**Texte à examiner**
Sur invitation de son homologue kenyan, Mwai Kibaki, le président soudanais, Omar el-Béchir, a effectué une visite à Nairobi le vendredi dernier, pour prendre part à la cérémonie officielle de la promulgation de la nouvelle Constitution du Kenya.

L’homme fort de Khartoum, on le sait, est sous le coup de deux mandats d’arrêt émis contre lui par la Cour pénale internationale (CPI) en mars 2009 et juillet 2010, respectivement pour crimes de guerre et contre l’humanité, et pour génocide au Darfour.

Le Kenya étant un pays signataire du statut de Rome instituant la CPI, il n’en fallait pas plus pour une levée de boucliers des instances internationales. Catherine Ashton, la Haute représentante de l’Union européenne (UE) pour les affaires étrangères, a alors demandé au Kenya de « respecter ses obligations » et d’arrêter le président soudanais.

Même appel aux Etats membres de l’ONU à respecter l’application des résolutions adoptées par le Conseil de sécurité. A cette injonction, les juges de la CPI ont fait chorus, appelant les Etats parties au fameux statut à prendre toute mesure « opportune ».

Béchir n’est pas à son premier pied de nez à l’endroit de la Cour. En juillet passé, il l’avait déjà défiée en effectuant une visite au Tchad. Malgré les cris d’orfraie poussés en son temps, le chef militaire est retourné chez lui sans être inquiété.

**Travail demandé**
a. Restituez le passage de l'article sur la visite d'Omar el-Béchir à Nairobi qui commence par « Sur invitation de » et va jusqu'à « le président soudanais. », sans rien y changer.
b. Condensez en deux phrases le paragraphe de l'article sur la visite d'Omar el-Béchir à Nairobi qui débute par « Le Kenya étant un pays signataire », en conservant ses faits principaux.
c. Prolongez l'article sur la visite d'Omar el-Béchir à Nairobi à partir de sa dernière phrase.
La liste ci-après provient d'une autre source.

**Enregistrements**
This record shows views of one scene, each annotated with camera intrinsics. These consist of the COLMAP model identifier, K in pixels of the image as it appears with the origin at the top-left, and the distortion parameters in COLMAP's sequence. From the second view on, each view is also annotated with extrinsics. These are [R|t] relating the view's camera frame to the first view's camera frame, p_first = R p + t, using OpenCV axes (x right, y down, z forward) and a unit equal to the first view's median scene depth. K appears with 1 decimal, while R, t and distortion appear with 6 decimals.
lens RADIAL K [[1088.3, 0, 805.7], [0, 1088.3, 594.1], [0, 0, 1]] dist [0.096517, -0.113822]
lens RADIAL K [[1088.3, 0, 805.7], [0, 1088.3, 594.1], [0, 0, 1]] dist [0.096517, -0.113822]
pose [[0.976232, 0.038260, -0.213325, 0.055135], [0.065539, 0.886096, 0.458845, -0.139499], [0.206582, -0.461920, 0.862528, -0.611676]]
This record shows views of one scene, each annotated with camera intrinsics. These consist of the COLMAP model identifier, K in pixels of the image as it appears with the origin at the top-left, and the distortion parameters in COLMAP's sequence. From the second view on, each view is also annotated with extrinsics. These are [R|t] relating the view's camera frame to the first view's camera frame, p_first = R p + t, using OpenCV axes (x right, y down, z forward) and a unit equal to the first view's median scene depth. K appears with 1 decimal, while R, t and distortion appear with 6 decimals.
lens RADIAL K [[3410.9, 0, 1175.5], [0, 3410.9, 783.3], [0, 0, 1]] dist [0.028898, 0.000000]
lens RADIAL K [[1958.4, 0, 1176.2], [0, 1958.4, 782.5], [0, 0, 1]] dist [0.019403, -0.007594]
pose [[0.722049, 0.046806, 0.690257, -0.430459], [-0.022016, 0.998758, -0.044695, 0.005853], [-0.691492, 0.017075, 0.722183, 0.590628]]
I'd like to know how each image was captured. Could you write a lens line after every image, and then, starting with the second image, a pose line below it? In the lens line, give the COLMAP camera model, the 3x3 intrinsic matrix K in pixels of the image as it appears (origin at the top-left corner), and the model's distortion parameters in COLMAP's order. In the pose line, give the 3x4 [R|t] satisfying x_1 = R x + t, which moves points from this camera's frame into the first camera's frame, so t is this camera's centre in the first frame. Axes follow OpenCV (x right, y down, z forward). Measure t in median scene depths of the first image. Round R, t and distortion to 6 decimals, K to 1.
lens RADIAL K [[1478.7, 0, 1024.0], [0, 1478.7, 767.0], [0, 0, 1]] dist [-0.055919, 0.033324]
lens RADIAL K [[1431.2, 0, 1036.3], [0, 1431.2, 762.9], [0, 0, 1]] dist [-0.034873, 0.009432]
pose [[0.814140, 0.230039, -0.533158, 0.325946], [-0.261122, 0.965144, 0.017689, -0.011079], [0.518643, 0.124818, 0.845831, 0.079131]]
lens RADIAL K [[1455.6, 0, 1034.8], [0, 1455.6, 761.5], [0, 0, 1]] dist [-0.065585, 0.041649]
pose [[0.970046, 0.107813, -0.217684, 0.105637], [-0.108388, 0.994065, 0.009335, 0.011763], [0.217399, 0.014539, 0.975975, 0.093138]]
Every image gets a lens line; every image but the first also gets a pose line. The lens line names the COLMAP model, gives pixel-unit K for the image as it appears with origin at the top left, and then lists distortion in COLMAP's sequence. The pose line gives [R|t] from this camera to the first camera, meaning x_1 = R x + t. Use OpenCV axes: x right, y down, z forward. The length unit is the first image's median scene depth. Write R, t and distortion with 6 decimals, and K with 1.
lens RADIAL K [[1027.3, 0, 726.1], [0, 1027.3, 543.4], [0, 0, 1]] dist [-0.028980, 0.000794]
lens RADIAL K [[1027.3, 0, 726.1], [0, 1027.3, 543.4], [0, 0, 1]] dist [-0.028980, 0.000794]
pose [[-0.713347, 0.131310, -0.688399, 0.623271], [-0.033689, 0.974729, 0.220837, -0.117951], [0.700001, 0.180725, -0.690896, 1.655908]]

**Réponses par tâche**
a.
Sur invitation de son homologue kenyan, Mwai Kibaki, le président soudanais, Omar el-Béchir, a effectué une visite à Nairobi le vendredi dernier, pour prendre part à la cérémonie officielle de la promulgation de la nouvelle Constitution du Kenya.

L’homme fort de Khartoum, on le sait, est sous le coup de deux mandats d’arrêt émis contre lui par la Cour pénale internationale (CPI) en mars 2009 et juillet 2010, respectivement pour crimes de guerre et contre l’humanité, et pour génocide au Darfour.

Le Kenya étant un pays signataire du statut de Rome instituant la CPI, il n’en fallait pas plus pour une levée de boucliers des instances internationales. Catherine Ashton, la Haute représentante de l’Union européenne (UE) pour les affaires étrangères, a alors demandé au Kenya de « respecter ses obligations » et d’arrêter le président soudanais.

b. Le Kenya étant signataire du statut de Rome instituant la CPI, la visite a suscité une levée de boucliers des instances internationales. Catherine Ashton, Haute représentante de l'UE pour les affaires étrangères, a demandé au Kenya de « respecter ses obligations » et d'arrêter le président soudanais.

c.
Cette fois-ci encore, ce fut bien le cas. C’est le contraire qui aurait étonné, quand on sait que pour l’Union africaine (UA), les mandats d’arrêt contre Omar El-Béchir nuisent à la recherche de la paix au Darfour, cette province de l’Ouest du Soudan en guerre civile depuis sept ans.

N’a-t-elle d’ailleurs pas demandé à ses membres d’ignorer les demandes de la CPI ? Et même qu’elle lui a refusé d’ouvrir un bureau de liaison en Afrique où tous les dossiers qu’elle a traités jusqu’à maintenant trouvent leur origine. En réalité, le refus des chefs d’Etat du continent d’appliquer la mesure de la Cour qu’ils trouvent impartiale, est la traduction de leur peur d’avoir eux-mêmes affaire un jour à elle, chacun traînant bruyamment des casseroles.

La solidarité de corps est donc mise en branle pour signifier comme qui dirait : « On meurt ensemble ». Pour l’arrestation donc de l’enfant terrible d’Hosh Bonnaga, en tout cas en terre africaine…veuillez bien repasser demain.